**Exercise instructions**
Reproduce the part of the armyworm thread that opens with the words "## Rockinar (Jul" and closes with "got me good.".

**Provided text**

# How Bad did I just get hit with Armyworm?



## JollyGreen (May 12, 2018)

Noticed a few worms in the yard on 9/12. Applied Sevin granular and Talspar last weekend. This is what happened in a week. I went out of town Tuesday for work and came back today. With it being Zeon and slow to grow this couldn't have happened at a worse time. The second to last picture was on 9/6.

What's the immediate fix here?


----------



## Mightyquinn (Jan 31, 2017)

How do you know it was Army worms? Did you do a soapy water test?


----------



## JollyGreen (May 12, 2018)

Yea. Randomly found them one day then did some random soap and water tests and found these.


----------



## N LA Hacker (Aug 17, 2018)

I've seen worse for sure.


----------



## Rockinar (Jul 21, 2017)

Thats not too bad. It was raining hard for a couple days while they chewed up mine so I was not paying attention and they got me good.


----------



## ctrav (Aug 18, 2018)

@Rockinar what did you do to fix? Will the 419 repair itself? Did you use granular or liquid?


----------



## JollyGreen (May 12, 2018)

I would like to know the same. My Zoysia does not repair easily. With it being toward the end of the season I don't think It will repair before next summer.


----------



## TN Hawkeye (May 7, 2018)

Will any of the products available at Lowe's take care of these? I've notice large moths flying out of my grass when I mow. I'm going to do the soapy water test but want to be ready to go shopping if I find some. Thanks.


----------



## Stro3579 (Jun 30, 2017)

TN Hawkeye said:


> Will any of the products available at Lowe's take care of these? I've notice large moths flying out of my grass when I mow. I'm going to do the soapy water test but want to be ready to go shopping if I find some. Thanks.


You can use some granular from lowes, but I just went ahead and purchased Sevin Sl ($165)and spray at a high rate of 6oz per 1k. Killed them over night. I also added baby shampoo to the application. In 24 hours I have a dead infestation of them.
7 days later I sprayed crosscheck.(bifenthrin) just to see if more would come out. There was nothing.

2 years ago armyworms destroyed my backyard in less than 2 weeks. Took it down to dirt.

Skeletal landmark data:
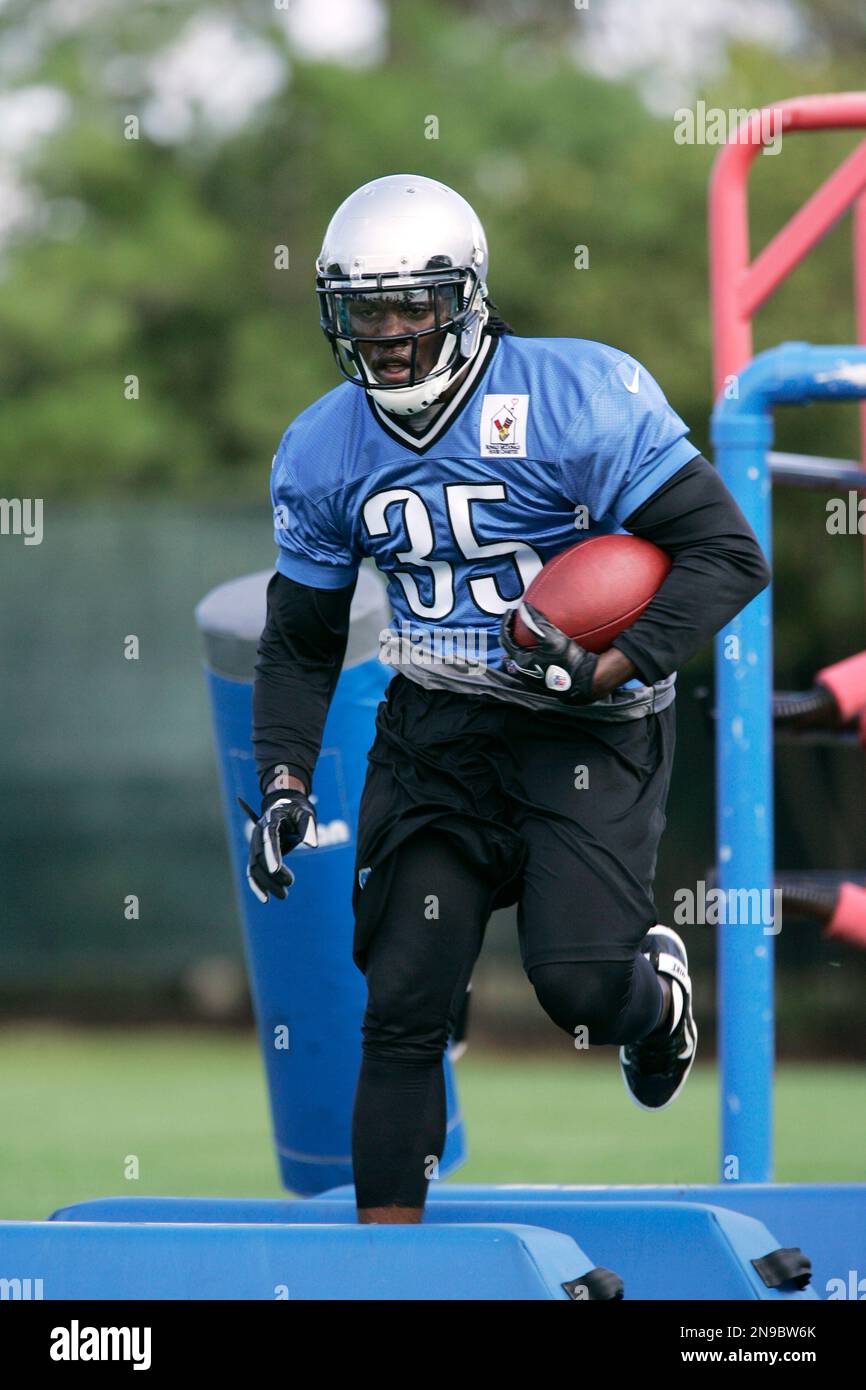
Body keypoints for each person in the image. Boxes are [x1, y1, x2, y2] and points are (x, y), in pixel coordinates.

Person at [247, 174, 771, 1224]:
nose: (387, 334)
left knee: (577, 984)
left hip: (583, 724)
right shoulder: (320, 446)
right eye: (362, 309)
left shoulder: (573, 396)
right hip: (438, 727)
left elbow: (723, 552)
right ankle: (387, 1276)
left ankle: (653, 1002)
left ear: (466, 296)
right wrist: (284, 777)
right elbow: (301, 643)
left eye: (410, 304)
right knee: (398, 1005)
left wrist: (610, 665)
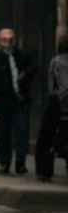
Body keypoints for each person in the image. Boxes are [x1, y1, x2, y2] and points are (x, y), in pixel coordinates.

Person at [0, 28, 36, 175]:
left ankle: (20, 163)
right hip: (2, 101)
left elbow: (33, 68)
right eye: (4, 40)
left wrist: (24, 76)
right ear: (0, 41)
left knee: (22, 132)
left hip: (20, 100)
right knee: (4, 133)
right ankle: (5, 163)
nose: (8, 43)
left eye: (10, 39)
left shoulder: (22, 55)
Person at [35, 36, 68, 182]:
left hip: (58, 102)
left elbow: (61, 86)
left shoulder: (57, 61)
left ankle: (44, 170)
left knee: (46, 137)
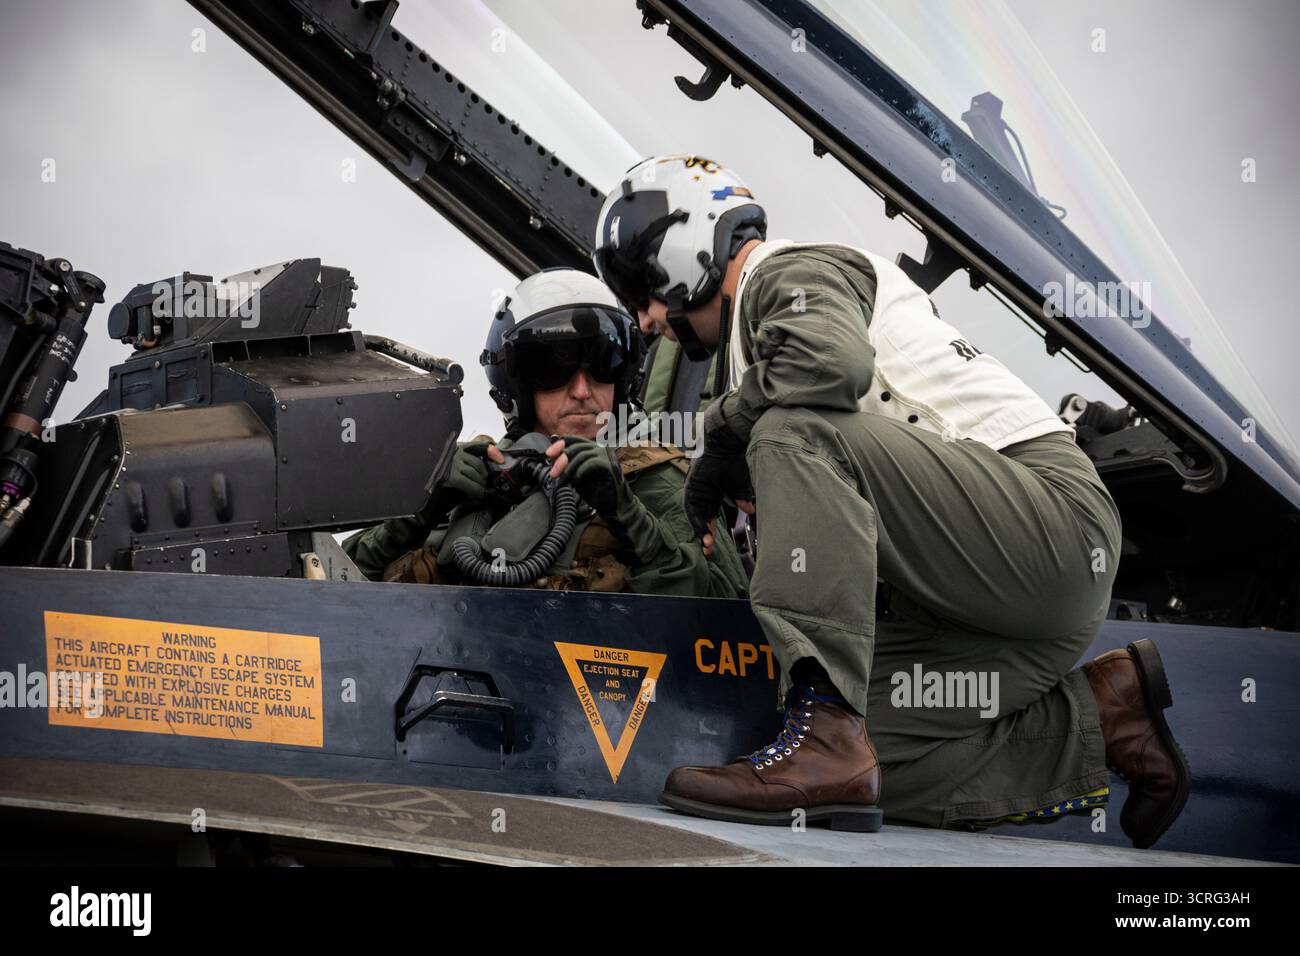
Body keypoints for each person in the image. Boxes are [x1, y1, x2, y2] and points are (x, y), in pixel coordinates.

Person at [590, 154, 1188, 847]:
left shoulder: (790, 271)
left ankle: (827, 741)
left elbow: (829, 367)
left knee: (794, 431)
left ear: (678, 252)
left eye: (642, 294)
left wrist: (725, 429)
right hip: (984, 601)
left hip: (1050, 526)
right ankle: (1106, 715)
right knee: (867, 768)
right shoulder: (760, 342)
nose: (645, 321)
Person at [342, 267, 748, 599]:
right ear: (517, 385)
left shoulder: (660, 480)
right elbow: (328, 587)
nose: (582, 391)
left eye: (603, 365)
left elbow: (730, 628)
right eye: (553, 371)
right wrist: (420, 511)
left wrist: (628, 515)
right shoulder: (470, 478)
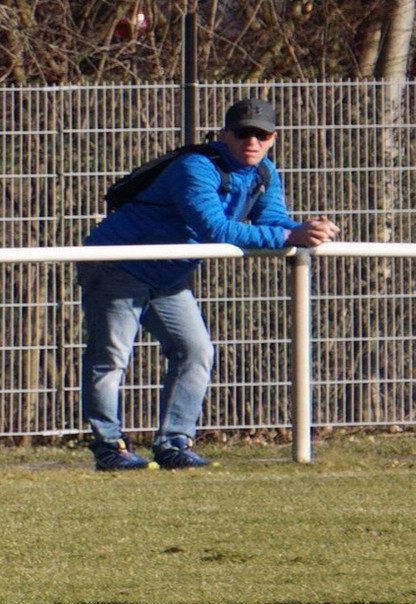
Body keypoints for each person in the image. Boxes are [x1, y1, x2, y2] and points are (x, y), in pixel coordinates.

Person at [79, 98, 339, 471]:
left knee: (196, 352)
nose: (252, 142)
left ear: (273, 138)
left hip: (168, 274)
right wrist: (290, 235)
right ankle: (109, 446)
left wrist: (306, 230)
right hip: (116, 264)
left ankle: (173, 444)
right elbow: (213, 229)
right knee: (111, 358)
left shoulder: (264, 171)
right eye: (243, 134)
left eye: (262, 135)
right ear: (224, 135)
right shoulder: (195, 166)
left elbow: (273, 220)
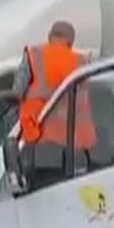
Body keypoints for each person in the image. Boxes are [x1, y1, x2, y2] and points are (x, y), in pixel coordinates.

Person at [15, 21, 97, 154]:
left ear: (50, 36)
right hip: (76, 142)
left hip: (38, 137)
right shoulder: (81, 62)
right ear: (70, 41)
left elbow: (18, 90)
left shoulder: (34, 54)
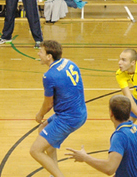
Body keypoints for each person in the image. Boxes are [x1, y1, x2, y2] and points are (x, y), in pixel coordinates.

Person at [28, 40, 87, 177]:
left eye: (41, 52)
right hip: (79, 111)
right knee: (42, 129)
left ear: (49, 56)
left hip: (69, 118)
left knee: (35, 150)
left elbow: (48, 104)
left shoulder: (49, 76)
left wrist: (39, 114)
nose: (38, 54)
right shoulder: (69, 63)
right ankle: (53, 172)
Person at [66, 95, 137, 176]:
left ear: (111, 113)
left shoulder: (120, 136)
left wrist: (85, 158)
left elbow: (109, 169)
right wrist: (133, 167)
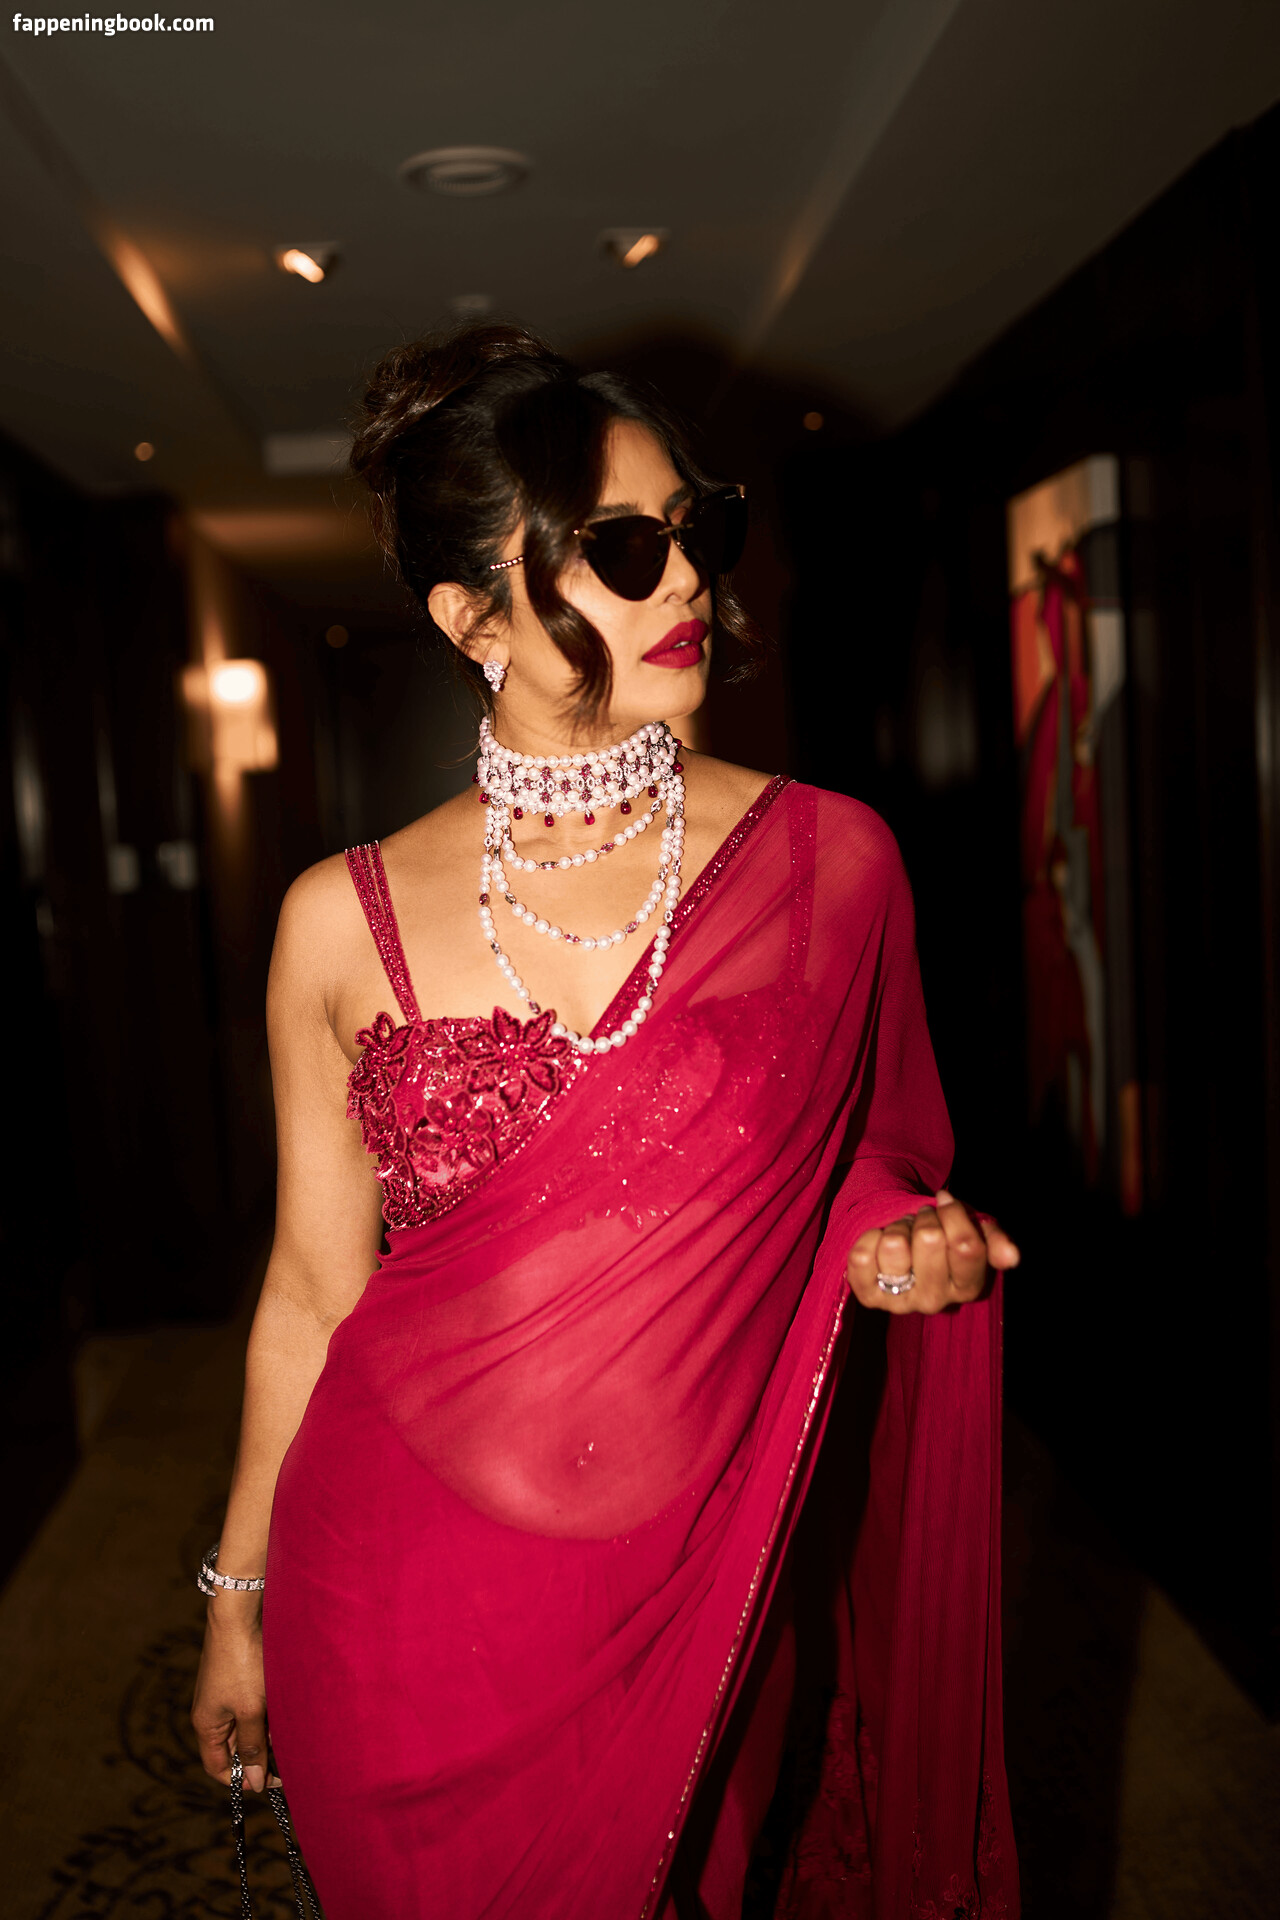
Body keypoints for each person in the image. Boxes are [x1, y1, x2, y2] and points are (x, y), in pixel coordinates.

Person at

**Exercise solution**
## Rockinar (Jul 21, 2017)

Thats not too bad. It was raining hard for a couple days while they chewed up mine so I was not paying attention and they got me good.